How FutureAGI evaluates enrichment

FutureAGI does not transform your raw business data, but it evaluates whether your enrichment actually helps. FutureAGI’s approach is to score the enriched and unenriched path side by side, then make the enrichment version visible on the trace. The fi.evals.ContextRelevance evaluator scores whether retrieved chunks after enrichment match the query. Faithfulness scores whether the final answer respects the enriched context. Inside Agent Command Center, every gateway request can be enriched at the route layer with prompt_version, model_id, customer_tier, and route, and those fields land on the traceAI span automatically, so cohort analysis later is a query instead of an export-and-rejoin.

A concrete pattern: a customer-support team adds customer_plan, region, and last_ticket_topic to every agent request before it reaches the LLM. They run the same eval cohort with and without the enrichment, score ContextRelevance and Faithfulness, and find a 7-point lift on the unenriched baseline. The enrichment pipeline ships behind a gateway feature flag; if the lift collapses on a new model version, the team can disable the enrichment without redeploying app code. Compared with a Langfuse-style trace-attribute approach that records but does not score, FutureAGI lets the eval layer attribute the lift to the right pipeline stage.

The engineer’s next step on a regression is to compare the enriched-vs-unenriched cohort scores and decide whether the enrichment, the model, or the retriever is the cause. The trace already has the answer.

How to measure enrichment

Treat enrichment as an A/B problem with eval coverage:

  • ContextRelevance — query-vs-chunk relevance score; should rise when the enrichment improves retrieval.
  • ContextRecall — fraction of needed chunks retrieved; rises with better metadata filtering.
  • Faithfulness — whether the answer respects the enriched context.
  • Span attributescustomer_tier, route, prompt_version, model_id, enrichment_version on every trace.
  • Cohort lift dashboard — pass-rate delta between enriched and unenriched cohorts on the same dataset.
from fi.evals import ContextRelevance

result = ContextRelevance().evaluate(
    input="enterprise customer asking about volume discount",
    context="Volume discount policy for enterprise customers (Plan: Enterprise).",
)
print(result.score)

Common mistakes

  • Enriching without measuring. Adding metadata that nobody scores is overhead with no proof of lift.
  • Stale enrichment. A customer_tier attached at request creation but never refreshed on plan changes is worse than no enrichment.
  • Schema drift. Adding a new enrichment field without updating downstream prompts means the field is invisible to the model.
  • Over-enrichment. Stuffing 20 metadata fields into the prompt context burns tokens and dilutes the actual signal.
  • Skipping enrichment of the trace itself. Without prompt_version and enrichment_version on the span, regression debugging is guesswork.

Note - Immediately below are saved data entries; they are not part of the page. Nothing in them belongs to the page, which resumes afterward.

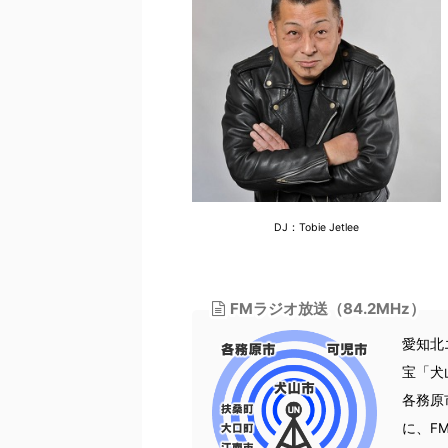
DJ：Tobie Jetlee
FMラジオ放送（84.2MHz）
愛知北エ
宝「犬
各務原
に、F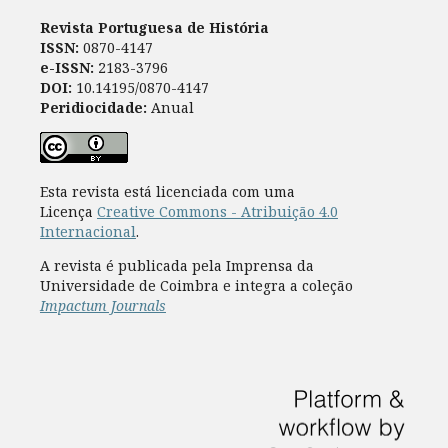
Revista Portuguesa de História
ISSN:
0870-4147
e-ISSN:
2183-3796
DOI:
10.14195/0870-4147
Peridiocidade:
Anual
Esta revista está licenciada com uma
Licença
Creative Commons - Atribuição 4.0
Internacional
.
A revista é publicada pela Imprensa da
Universidade de Coimbra e integra a coleção
Impactum Journals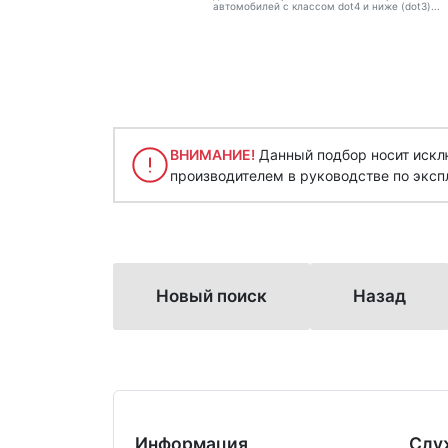
автомобилей с классом dot4 и ниже (dot3)...
ВНИМАНИЕ!
Данный подбор носит исклю
производителем в руководстве по эксп
Новый поиск
Назад
Информация
Слу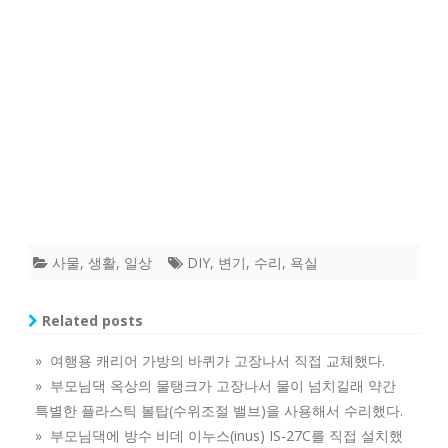
사물
,
생활
,
일상
DIY
,
변기
,
수리
,
욕실
Related posts
» 여행용 캐리어 가방의 바퀴가 고장나서 직접 교체했다.
» 부모님댁 옥상의 물탱크가 고장나서 물이 넘치길래 약간
특별한 플라스틱 볼탑(수위조절 밸브)을 사용해서 수리했다.
» 부모님댁에 방수 비데 이누스(inus) IS-27C를 직접 설치했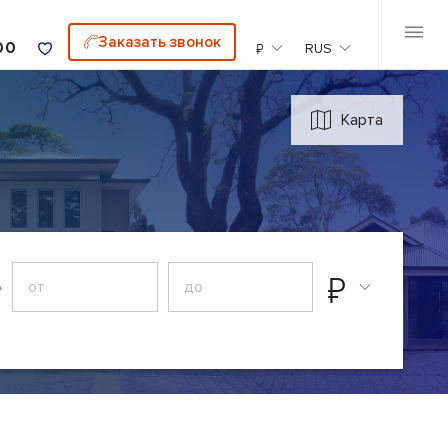
Заказать звонок
00
₽
RUS
Карта
₽
А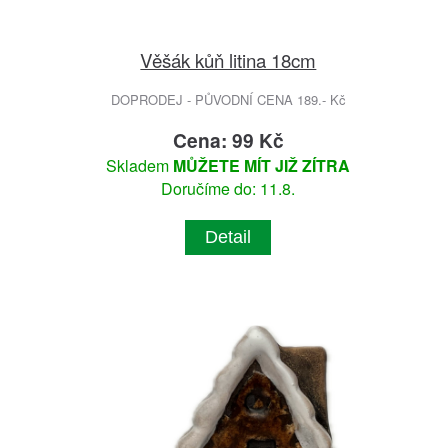
Věšák kůň litina 18cm
DOPRODEJ - PŮVODNÍ CENA 189.- Kč
Cena: 99 Kč
Skladem
MŮŽETE MÍT JIŽ ZÍTRA
Doručíme do: 11.8.
Detail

Frequently Asked Questions

What is enrichment in AI?

Enrichment is adding context, attributes, or metadata to raw data so downstream models or retrievers have more signal — for example, tagging a support query with customer plan and tier before sending it to an agent.

How is enrichment different from data augmentation?

Data augmentation creates new training examples (paraphrases, synthetic mutations) to improve model robustness. Enrichment adds attributes to existing data points to improve inference-time decisions, retrieval, or analytics.

How do you measure whether enrichment is working?

Compare ContextRelevance, ContextRecall, and final answer-quality scores between enriched and unenriched cohorts. FutureAGI's regression evaluators expose the lift directly per evaluator.